顾银星气得咬牙, 经过东厢房的时候, 听得他们家里传来门窗合上的声音,怒冲冲地瞪了一眼, 这才进家里。
何春莲他们都从屋里出来, 看着顾银星,何春莲脸上有些担忧,她给梁颖使了个眼神。
梁颖抱着孩子, 道:“银星啊, 刚才宋美在外面都说了,这事到底是怎么回事?是不是有什么误会?”
听得梁颖关心的话,顾银星终于绷不住了,眼眶一红, 泪水就掉了下来,把东西丢在地上, 在凳子上坐下,“嫂子,这事我真的冤枉,我在医院干了几年了,能不知道开错药多危险吗?我记得清清楚楚给她拿的就是止泻的药,可不知怎么的,却变成了通便的。”
顾金水皱眉,抽了两张纸巾给她,“先别哭了,你们医院那边怎么说?总不能只相信她说的话吧?”

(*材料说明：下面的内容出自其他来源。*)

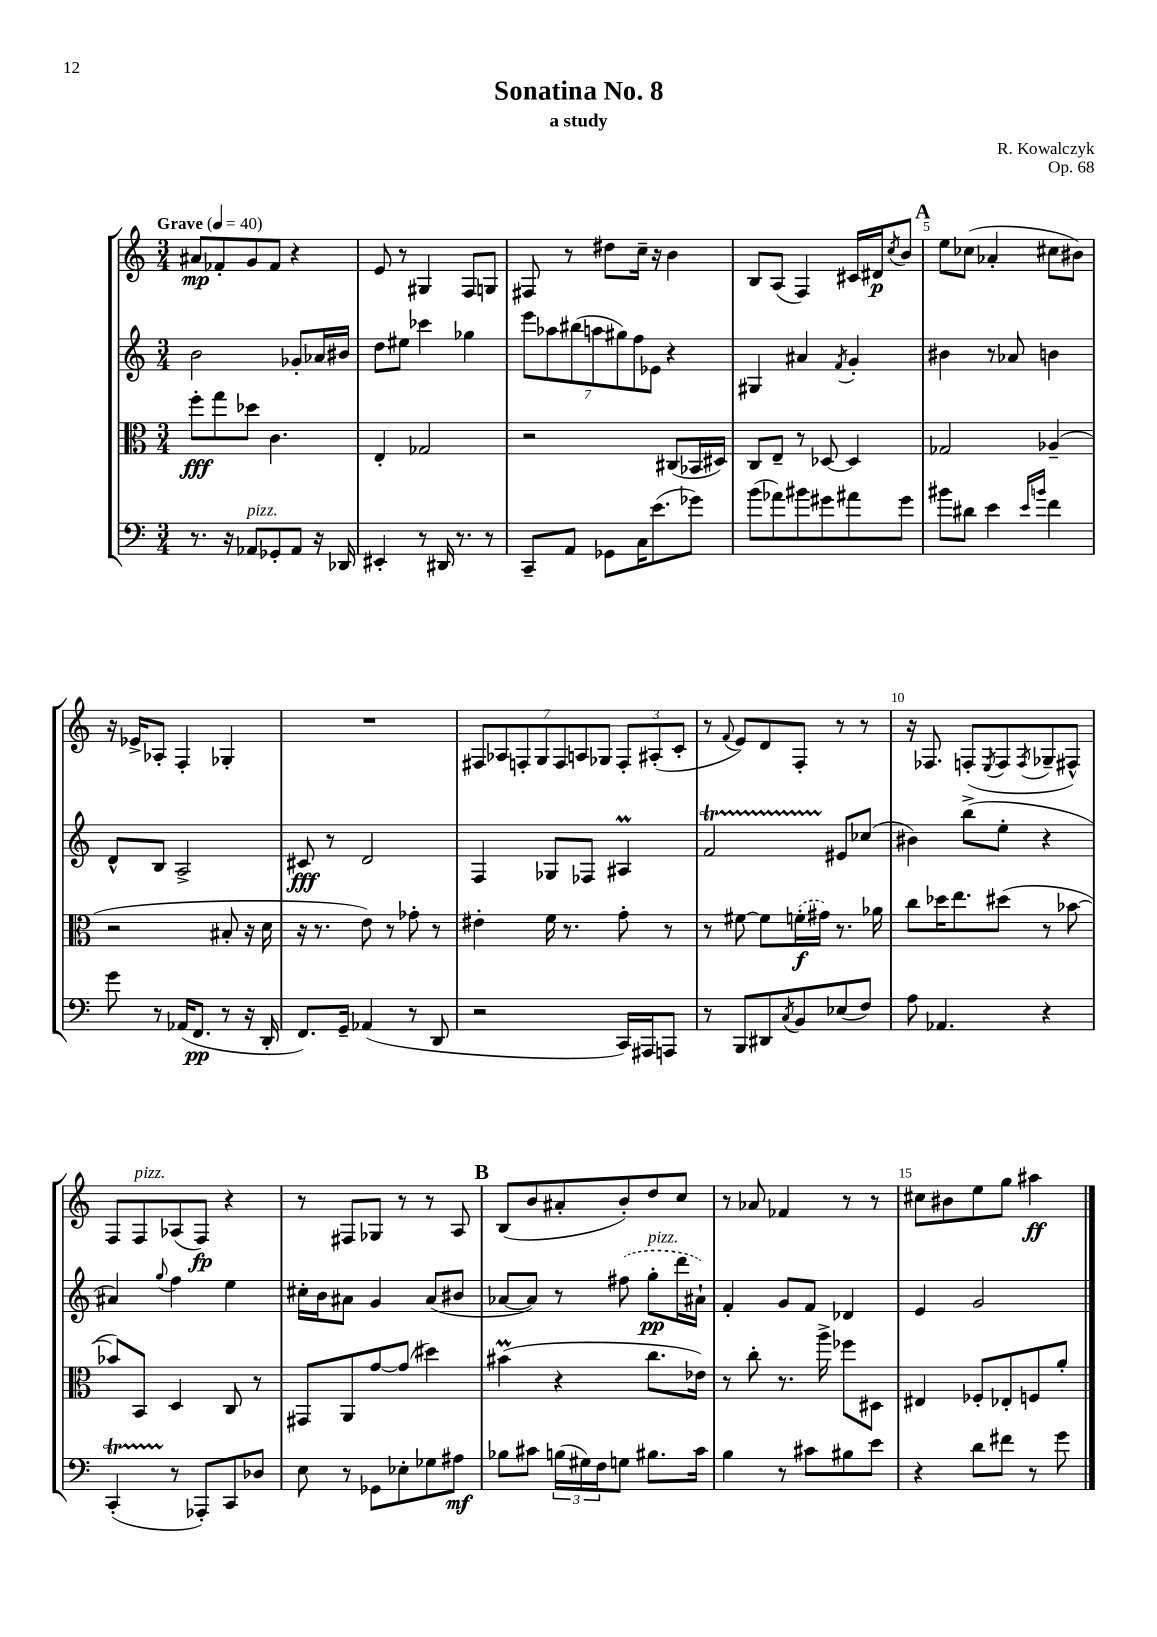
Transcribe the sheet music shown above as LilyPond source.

\header { title = "Sonatina No. 8" composer = "R. Kowalczyk" subtitle = "a study" opus = "Op. 68" }
<<
\new StaffGroup <<
\new Staff = "s0" {
    \clef treble \key c \major \numericTimeSignature \time 3/4 \tempo "Grave" 4 = 40
    ais'8\mp fes'8-. g'8 fes'8 r4 |
    e'8 r8 gis4 f8 g8 |
    fis8 r8 dis''8 c''16-- r16 b'4 |
    b8 a8( f4) cis'16 dis'16\p \acciaccatura { c''8 } b'8 |
    \mark \markup { \bold "A" } e''8 ces''8( aes'4-. cis''8 bis'8) |
    r16 ees'16-> aes8-. f4-. ges4-. |
    R2. |
    \tuplet 7/4 { fis8 aes8 f8-. g8 f8 a8 ges8 } \tuplet 3/2 { f8-. ais8-.( c'8-. } |
    r8 \appoggiatura { f'8 } e'8) d'8 f8-. r8 r8 |
    r16 fes8. f8-.( \acciaccatura { e8 } f8 \acciaccatura { f8 } ges8-- fis8-^) |
    f8 f8^\markup { \italic "pizz." } aes8( f8\fp) r4 |
    r8 fis8 ges8 r8 r8 a8 |
    \mark \markup { \bold "B" } b8( b'8 ais'8-. b'8-.) d''8 c''8 |
    r8 aes'8 fes'4 r8 r8 |
    cis''8 bis'8 e''8 g''8 ais''4\ff \bar "|." |
}
\new Staff = "s1" {
    \clef treble \key c \major \numericTimeSignature \time 3/4
    b'2 ges'8-. aes'16 bis'16 |
    d''8 eis''8 ces'''4 ges''4 |
    \tuplet 7/4 { e'''8 aes''8 bis''8( a''8 gis''8) f''8 ees'8 } r4 |
    gis4 ais'4 \acciaccatura { f'8 } g'4-. |
    \mark \markup { \bold "A" } bis'4 r8 aes'8 b'4 |
    d'8-^ b8 a2-> |
    cis'8\fff r8 d'2 |
    f4 ges8 fes8 ais4\prall |
    f'2\startTrillSpan eis'8\stopTrillSpan ces''8( |
    bis'4) b''8->( e''8-. r4 |
    ais'4) \appoggiatura { g''8 } f''4 e''4 |
    cis''16-. b'16 ais'8 g'4 ais'8( bis'8 |
    \mark \markup { \bold "B" } aes'8~ aes'8) r8 \once \slurDashed fis''8( g''8-.\pp^\markup { \italic "pizz." } d'''16 ais'16-!) |
    f'4-. g'8 f'8 des'4 |
    e'4 g'2 \bar "|." |
}
\new Staff = "s2" {
    \clef alto \key c \major \numericTimeSignature \time 3/4
    f''8-.\fff g''8 des''8 c'4. |
    e4-. ges2 |
    r2 cis8( bes,16 dis16) |
    c8 e8-- r8 des8~ des4 |
    \mark \markup { \bold "A" } ges2 aes4--( |
    r2 bis8-. r16 d'16 |
    r16 r8. e'8) r8 ges'8-. r8 |
    eis'4-. f'16 r8. g'8-. r8 |
    r8 fis'8~ fis'8 \once \slurDashed f'16-.\f( gis'16) r8. aes'16 |
    c''8 des''16 e''8. dis''8( r8 bes'8~ |
    bes'8) b,8 d4 c8 r8 |
    gis,8 a,8 g'8~ g'8( dis''4) |
    \mark \markup { \bold "B" } bis'4\prall( r4 c''8. ees'16) |
    r8 c''8-. r8. a''16-> fes''8 dis8 |
    eis4 fes8-. ees8-. f8 a'8-. \bar "|." |
}
\new Staff = "s3" {
    \clef bass \key c \major \numericTimeSignature \time 3/4
    r8. r16 aes,8^\markup { \italic "pizz." } ges,8-. aes,8 r16 des,16 |
    eis,4-. r8 dis,16 r8. r8 |
    c,8-- a,8 ges,8 c16 e'8.( ges'8) |
    b'8( aes'8) bis'8 gis'8 ais'8 gis'8 |
    \mark \markup { \bold "A" } bis'8 dis'8 e'4 \grace { e'16 b'16 } f'4 |
    g'8 r8 aes,16( f,8.\pp r8 r16 d,16-. |
    f,8.) g,16-- aes,4( r8 d,8 |
    r2 c,16) ais,,16 a,,8 |
    r8 b,,8 dis,8 \acciaccatura { c8 } b,8 ees8( f8) |
    a8 aes,4. r4 |
    c,4-.\startTrillSpan( r8\stopTrillSpan aes,,8-.) c,8 des8 |
    e8 r8 ges,8 ees8-. ges8 ais8\mf |
    \mark \markup { \bold "B" } bes8 cis'8 \tuplet 3/2 { b16( gis16) f16 } g8 bis8. cis'16 |
    b4 r8 cis'8 bis8 e'8 |
    r4 d'8 fis'8 r8 g'8 \bar "|." |
}
>>
>>
\layout { \context { \Score \override BarNumber.break-visibility = ##(#f #t #t) barNumberVisibility = #(every-nth-bar-number-visible 5) } }
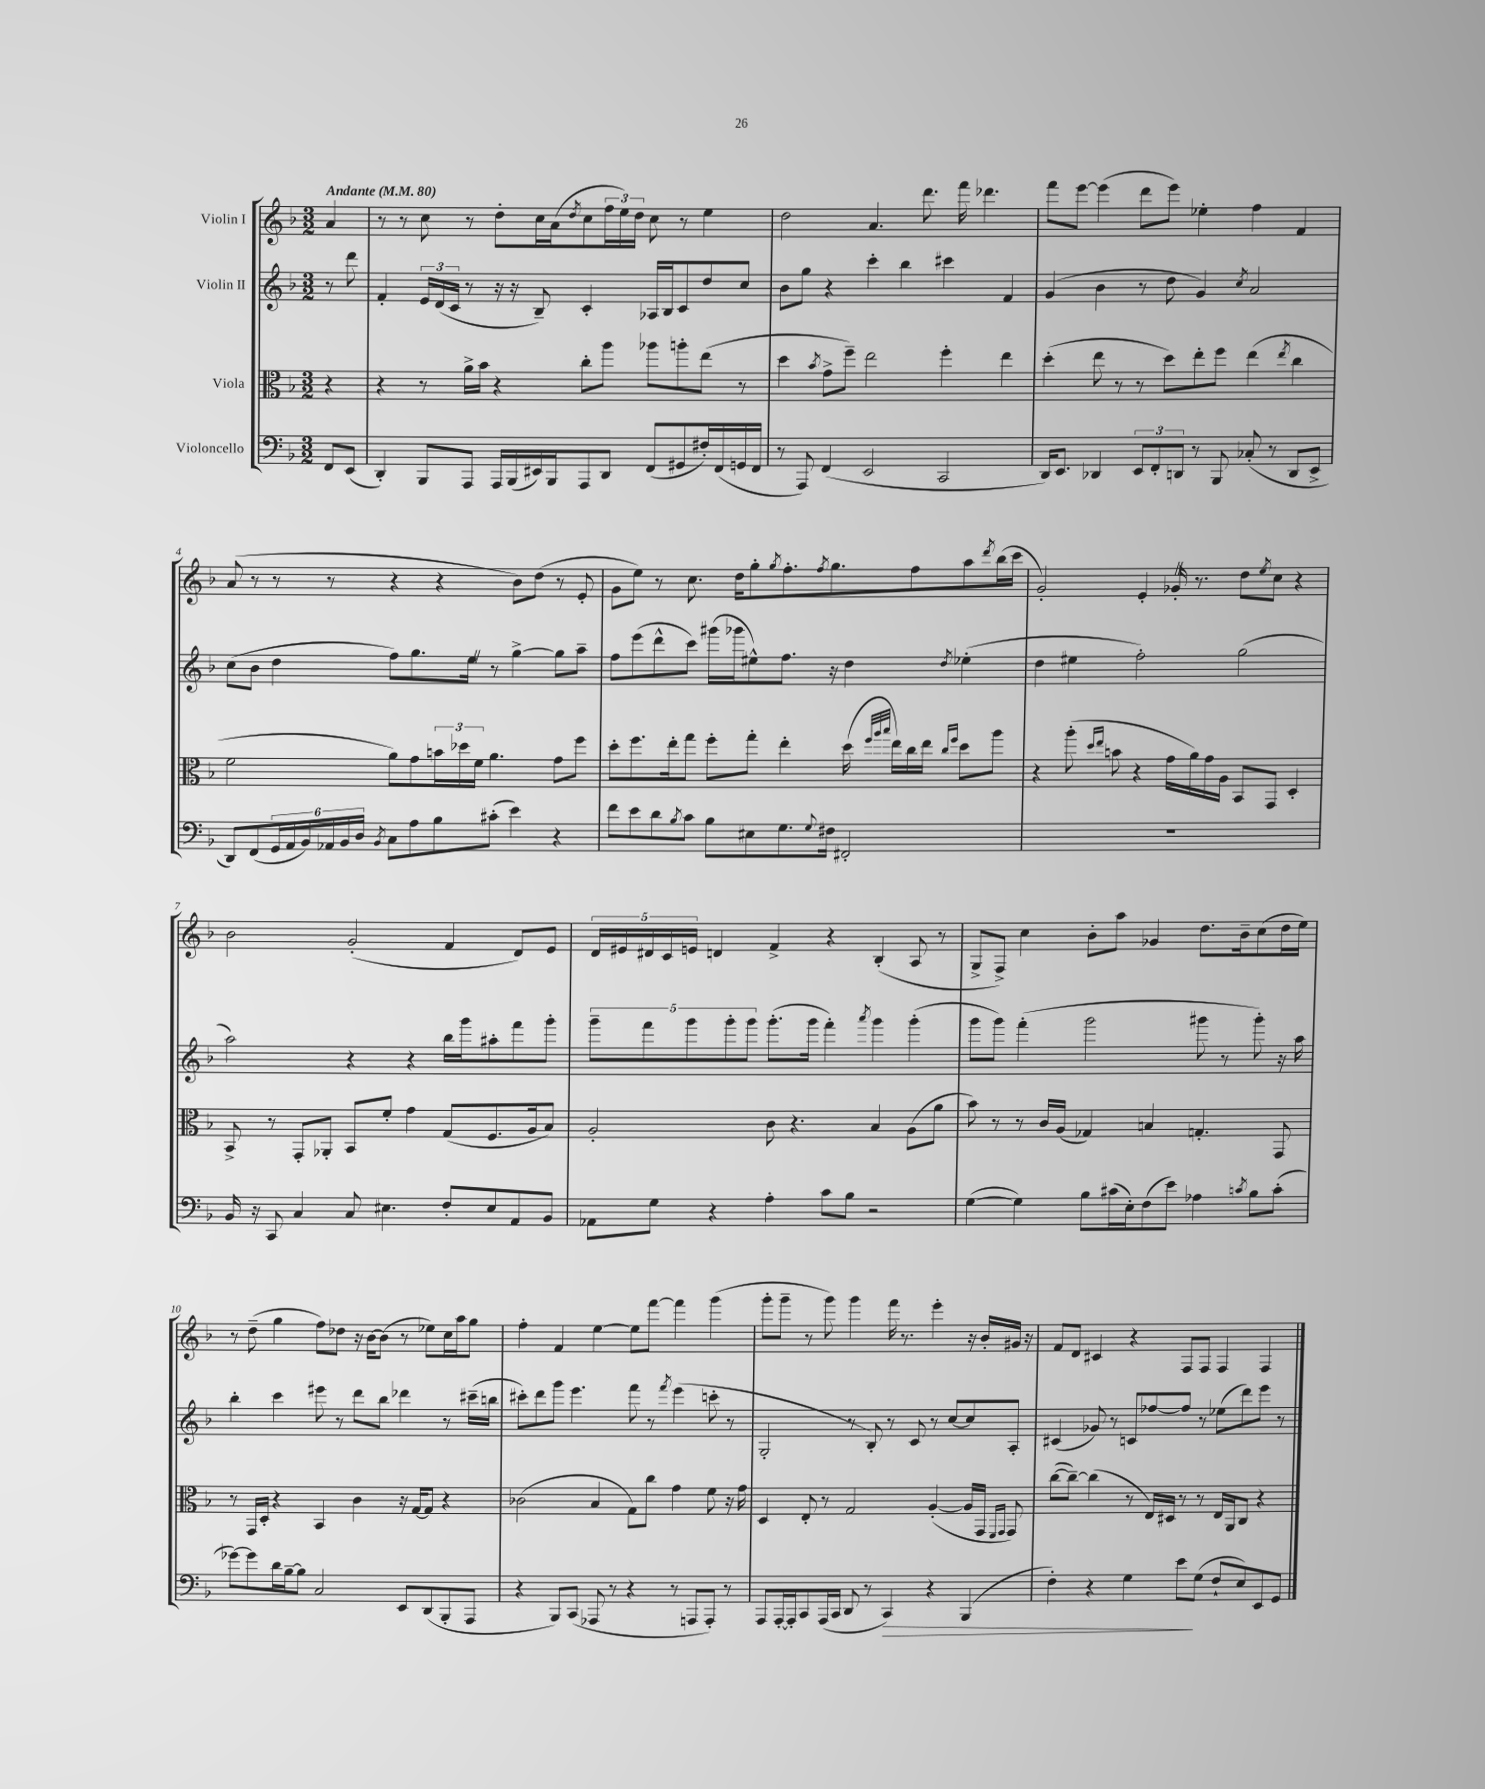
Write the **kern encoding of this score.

**kern	**kern	**kern	**kern
*staff4	*staff3	*staff2	*staff1
*clefF4	*clefC3	*clefG2	*clefG2
*k[b-]	*k[b-]	*k[b-]	*k[b-]
*M3/2	*M3/2	*M3/2	*M3/2
*MM80	*MM80	*MM80	*MM80
8FF/L	4r	8r	4a/
(8EE/J	.	8ddd\	.
=	=	=	=
4DD'/)	4r	4f'/	8r
.	.	.	8r
8BBB-/L	8r	24e/LL	8cc\
.	.	(24d/	.
.	.	24c/JJ	.
8AAA/J	16a^\LL	8r	8r
.	16b-\JJ	.	.
16AAA/LL	4r	16r	8dd'\L
(16BBB-/	.	16r	.
16EE#/)	.	8B-~/)	16cc\L
16BBB-/J	.	.	(16a\J
.	.	.	8qdd/
8AAA/	8cc'\L	4c'/	8cc\
8DD/J	8aa\J	.	24ff\L
.	.	.	24ee\)
.	.	.	24dd\JJ
(8FF/L	8aa-\L	16A-/LL	8cc\
.	.	16B-/J	.
8GG#/	8aa'\	8c/	8r
16F#'/L)	(8ee\J	8dd/	4ee\
(16FF/	.	.	.
16GG/	8r	8cc/J	.
16FF/JJ	.	.	.
=	=	=	=
8r	4dd\	8b-\L	2dd\
8AAA/)	.	8gg\J	.
.	8qb-/	.	.
(4FF/	8g^\L	4r	.
.	8ff~\J)	.	.
2EE/	2ee\	4ccc'\	4.a/
.	.	4bb-\	.
.	.	.	8.ddd\
2CC/	4ff'\	4ccc#\	.
.	.	.	16fff\
.	.	.	4.ddd-\
.	4ee\	4f/	.
=	=	=	=
16DD/LK)	(4dd'\	(4g/	8fff\L
8.EE/J	.	.	.
.	.	.	[8eee\J
4DD-/	8ee\	4b-\	(4eee\]
.	8r	.	.
12EE/L	8r	8r	8ddd\L
12FF'/	.	.	.
.	8dd\L)	8dd\	8eee\J)
12DD/J	.	.	.
8r	8ee'\	4g/)	4ee-'\
8BBB-/	8ff\J	.	.
.	.	8qcc/	.
(8C-'/	(4ee\	2a/	4ff\
8r	.	.	.
.	8qee/	.	.
8DD/L	4cc\	.	4f/
8EE^/J	.	.	.
=	=	=	=
8DD/L)	2f\	(8cc\L	(8a/
(8FF/	.	8b-\J	8r
24GG/L	.	4dd\	8r
24AA/	.	.	.
24BB-/)	.	.	.
24AA-/	.	.	8r
24BB-/	.	.	.
24D/JJ	.	.	.
8qBB-/	.	.	.
8C\L	8a\L)	8ff\L)	4r
8A\	8g\	8.gg\	.
8B-\	24b\L	.	4r
.	24dd-\	.	.
.	.	16ee\Jk	.
.	24f\JJ	.	.
(8c#'\J	4.a\	8r	.
4e\)	.	[4gg^\	8b-\L)
.	.	.	(8dd\J
4r	8g\L	8gg\]L	8r
.	8ff\J	8aa~\J	8e'/
=	=	=	=
8f\L	8dd'\L	8ff\L	8g\L
8e\	8.ff\	(8eee\	8ee\J)
8d\	.	8ddd^^\	8r
.	16ee'\k	.	.
8qB-/	.	.	.
8c\J	8gg\J	8ccc\J)	8.cc\
8B-\L	8ff'\L	(16ggg#\LL	.
.	.	16ggg-\J	16dd\LK
8E#\	8gg'\J	8ee#^^\)	8gg'\
.	.	.	8qgg/
8.G\	4ee'\	8.ff\J	8.ff'\
8qqG/	.	.	8qff/
16F#\Jk	.	16r	8.gg\
2FF#'/	(16dd\	4dd\	.
.	32qqff/LLL	.	.
.	32qqaa/	.	.
.	32qqbb-/JJJ	.	.
.	16ee\LL)	.	.
.	16cc\	.	8ff\
.	16ee\JJ	.	.
.	16qqcc/LL	.	.
.	16qqff/JJ	8qdd/	.
.	8dd\L	(4ee-'\	8aa\
.	.	.	8qddd/
.	8aa\J	.	(16bb-\L
.	.	.	16ccc\JJ
=	=	=	=
1.r	4r	4dd\	2g'/)
.	(8aa'\	4ee#\	.
.	16qqdd/LL	.	.
.	16qqee/JJ	.	.
.	8b\	.	.
.	4r	2ff'\)	4e'/
.	16g\LL	.	16g-'/
.	16a\)	.	8.r
.	16g\	.	.
.	16A\JJ	.	.
.	8BB-/L	(2gg\	8dd\L
.	.	.	8qee/
.	8GG/J	.	8cc\J
.	4D'/	.	4r
=	=	=	=
16BB-/	8BB-^/	2aa\)	2b-\
16r	.	.	.
8CC/	8r	.	.
4C/	8GG'/L	.	.
.	8AA-'/J	.	.
8C/	8BB-/L	4r	(2g'/
4.E#\	8f'/J	.	.
.	4g\	4r	.
8F'/L	(8G/L	16bb-\LL	4f/
.	.	16ggg\J	.
8E#/	8.F/	8aa#'\	.
8AA/	.	8fff\	8d/L)
.	16A/k	.	.
8BB-/J	8B-/J)	8ggg'\J	8e/J
=	=	=	=
8AA-\L	2A'/	10ggg~\L	20d/LL
.	.	.	20e#/
.	.	10fff\	20d#/
8G\J	.	.	.
.	.	.	20c/
.	.	10ggg\	20e/JJ
4r	.	.	4d/
.	.	10ggg'\	.
.	.	10ggg\J	.
4A'\	8c\	(8.ggg'\L	4f^/
.	4.r	.	.
.	.	16ggg\Jk	.
8c\L	.	4fff'\)	4r
8B-\J	.	.	.
.	.	8qaaa/	.
2r	4B-/	4ggg\	(4B-'/
.	(8A\L	(4ggg'\	8A/
.	8a\J	.	8r
=	=	=	=
([4G\	8b-\)	8ggg\L	8G^/L
.	8r	8ggg\J)	8F^/J)
4G\])	8r	(4fff'\	4cc\
.	16c/LL	.	.
.	(16A/JJ	.	.
8B-\L	4G-/)	2ggg\	8b-'\L
(16c#\L	.	.	8aa\J
16E'\J)	.	.	.
(8F\	4B/	.	4g-/
8e\J)	.	.	.
4A-\	4.G'/	8ggg#\	8.dd\L
.	.	8r	.
.	.	.	16b-~\k
8qc/	.	.	.
8B-\L	.	8ggg#'\)	(8cc\
(8c'\J	8GG/	16r	16dd\L
.	.	16aa\	16ee\JJ)
=	=	=	=
[8g-\L)	8r	4bb-'\	8r
8g-\]	16GG/LL	.	(8dd~\
.	16D'/JJ	.	.
16d\L	4r	4ccc\	4gg\
[16B-~\J	.	.	.
8B-\]J	.	.	.
2C/	4BB-/	8eee#\	8ff\L)
.	.	8r	8dd-\J
.	4c\	8ddd\L	16r
.	.	.	[16b-\LK
.	.	8bb-\J	(8b-\]J
8EE/L	16r	4ddd-\	8r
.	[16G/LK	.	.
(8DD/	8G/]J	.	8ee-\L)
8BBB-'/	4r	8r	16cc\L
.	.	.	16aa\J
8AAA/J	.	(16ccc#~\LL	8gg\J
.	.	16bb\JJ	.
=	=	=	=
4r	(2c-\	8ccc#'\L)	4ff'\
.	.	8ddd\	.
8BBB-/L)	.	8ggg\J	4f/
(8CC/J	.	4.eee\	.
8AAA-/	4B-/	.	[4ee\
8r	.	.	.
4r	8G\L)	8fff\	8ee\]L
.	8cc\J	8r	[8fff\J
.	.	8qfff/	.
8r	4g\	(4eee\	4fff\]
8AAA/L	.	.	.
8AAA'/J)	8f\	8ccc'\	(4ggg\
8r	16r	8r	.
.	16g\	.	.
=	=	=	=
8AAA/L	4D/	2G'/	8ggg'\L
[16AAA'/L	.	.	8ggg~\J
16AAA'/]J	.	.	.
8CC/	8E'/	.	8r
(16AAA/L	8r	.	8ggg\)
16CC/JJ	.	.	.
8DD/	2G/	8r	4ggg\
8r	.	8B-'/)	.
4CC/)	.	8r	16fff\
.	.	.	8.r
.	.	8c/	.
4r	([4A'/	8r	4eee'\
.	.	[8cc/L	.
(4BBB-/	16A/]LL	8cc/]	16r
.	16GG/JJ	.	16b-'/LL
.	16qqFF/LL	.	.
.	16qqGG/JJ	.	.
.	8GG/)	8A'/J	16g#/JJ
.	.	.	16r
=	=	=	=
4F'\)	([8cc\L	(4c#/	8f/L
.	8cc~\_J)	.	8d/J
4r	(4cc\]	8g-/)	4c#/
.	.	8r	.
4G\	8r	8c/L	4r
.	16E/LL)	[8ff-/	.
.	16D#/JJ	.	.
8e\L	8r	8ff-/]J	8F/L
(8G\J	8r	8r	8F/J
8F`/L	16E/LL	(8ee-\L	4F/
.	16AA/J	.	.
8E/)	8C/J	8ddd\)	.
8EE/	4r	8eee\J	4F/
8GG/J	.	8r	.
==	==	==	==
*-	*-	*-	*-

顾银星接过纸巾,擦着眼泪,哽咽着说道:“我们护士长倒是护着我,可那女人实在难缠,而且非说是我弄错,要闹到卫生局那边去评理,我们那领导又是个混蛋,怕出事,就说叫我先回家休息,等这件事查清楚了再说。”
“这、这不就等于让你停职了吗?”
何春莲脸色不好看,“你们领导这也太糊弄了事了,要是这事不查清楚,难道还叫你背这锅啊?”
“可不就是这个意思。”
顾银星委屈的不行,她在医院的时候还强撑着,到了家,被家里人这么一安慰,是越想越委屈,“他们还不许我去参加那资格证考试,说这事没查清楚,我不能考!”
“哪有这样的!”梁颖都为小姑子委屈了,“你这努力了好几个月,现在说不给考就不给考,你们医院的领导怎么回事?!”
顾银星哭的更厉害了。
她抽噎着说道:“要是这事查不明白,我这工作都没了,我、我就想不明白那个女人为什么非冤枉我。”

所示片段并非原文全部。